Lift every line from the entries that includes the word "Equity".

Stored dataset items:
= Beginning of Section =

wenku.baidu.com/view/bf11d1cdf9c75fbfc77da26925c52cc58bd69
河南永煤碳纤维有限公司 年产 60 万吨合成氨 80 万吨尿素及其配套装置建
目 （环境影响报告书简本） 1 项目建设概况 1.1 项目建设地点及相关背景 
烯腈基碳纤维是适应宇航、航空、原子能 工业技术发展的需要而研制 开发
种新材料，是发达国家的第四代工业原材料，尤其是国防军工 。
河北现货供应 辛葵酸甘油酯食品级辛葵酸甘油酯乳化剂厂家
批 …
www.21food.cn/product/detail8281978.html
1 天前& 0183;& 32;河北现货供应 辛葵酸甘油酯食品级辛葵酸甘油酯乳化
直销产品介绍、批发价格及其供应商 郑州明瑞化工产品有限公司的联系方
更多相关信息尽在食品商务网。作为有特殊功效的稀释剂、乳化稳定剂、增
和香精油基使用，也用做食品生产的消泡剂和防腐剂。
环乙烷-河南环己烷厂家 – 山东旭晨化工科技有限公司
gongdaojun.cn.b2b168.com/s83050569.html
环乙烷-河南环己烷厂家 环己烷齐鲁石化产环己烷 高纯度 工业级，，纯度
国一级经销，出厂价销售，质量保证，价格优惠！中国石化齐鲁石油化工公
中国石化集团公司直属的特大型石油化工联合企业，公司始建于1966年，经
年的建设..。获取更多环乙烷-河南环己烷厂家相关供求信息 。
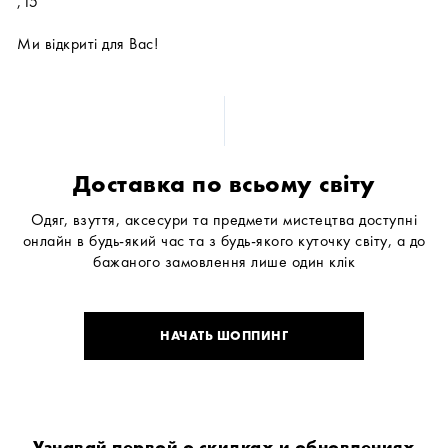
,15
Ми відкриті для Вас!
Доставка по всьому світу
Одяг, взуття, аксесури та предмети мистецтва доступні
онлайн в будь-який час та з будь-якого куточку світу, а до
бажаного замовлення лише один клік
НАЧАТЬ ШОППИНГ
Узнавай первой о скидках и обновлениях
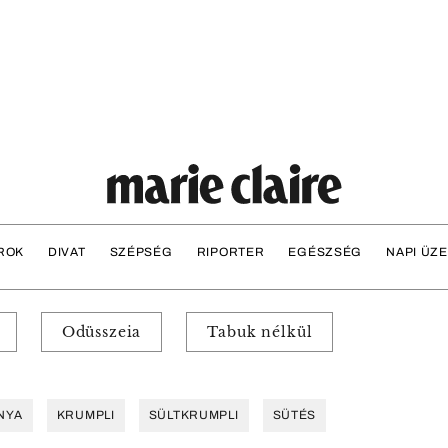
ROK
DIVAT
SZÉPSÉG
RIPORTER
EGÉSZSÉG
NAPI ÜZ
Odüsszeia
Tabuk nélkül
NYA
KRUMPLI
SÜLTKRUMPLI
SÜTÉS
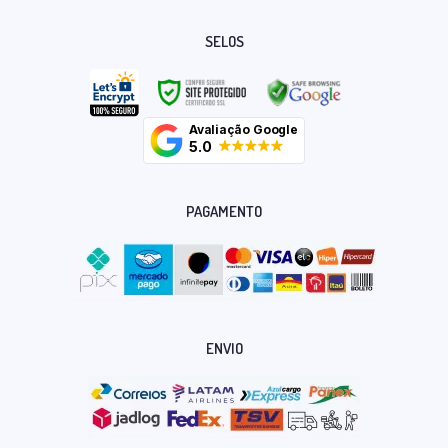
SELOS
Avaliação Google
5.0
PAGAMENTO
ENVIO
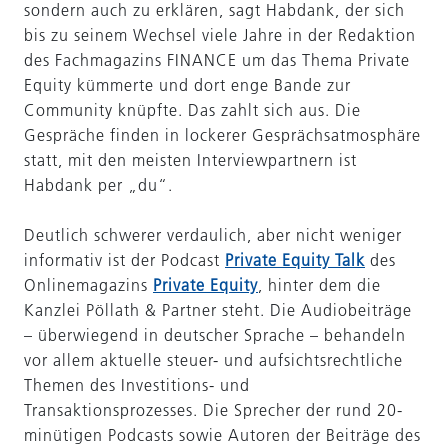
sondern auch zu erklären, sagt Habdank, der sich
bis zu seinem Wechsel viele Jahre in der Redaktion
des Fachmagazins FINANCE um das Thema Private
Equity kümmerte und dort enge Bande zur
Community knüpfte. Das zahlt sich aus. Die
Gespräche finden in lockerer Gesprächsatmosphäre
statt, mit den meisten Interviewpartnern ist
Habdank per „du“.
Deutlich schwerer verdaulich, aber nicht weniger
informativ ist der Podcast
Private Equity Talk
des
Onlinemagazins
Private Equity
, hinter dem die
Kanzlei Pöllath & Partner steht. Die Audiobeiträge
– überwiegend in deutscher Sprache – behandeln
vor allem aktuelle steuer- und aufsichtsrechtliche
Themen des Investitions- und
Transaktionsprozesses. Die Sprecher der rund 20-
minütigen Podcasts sowie Autoren der Beiträge des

= End of Section =

ANSWER FOR THE TASK:
Equity kümmerte und dort enge Bande zur
Private Equity Talk
Private Equity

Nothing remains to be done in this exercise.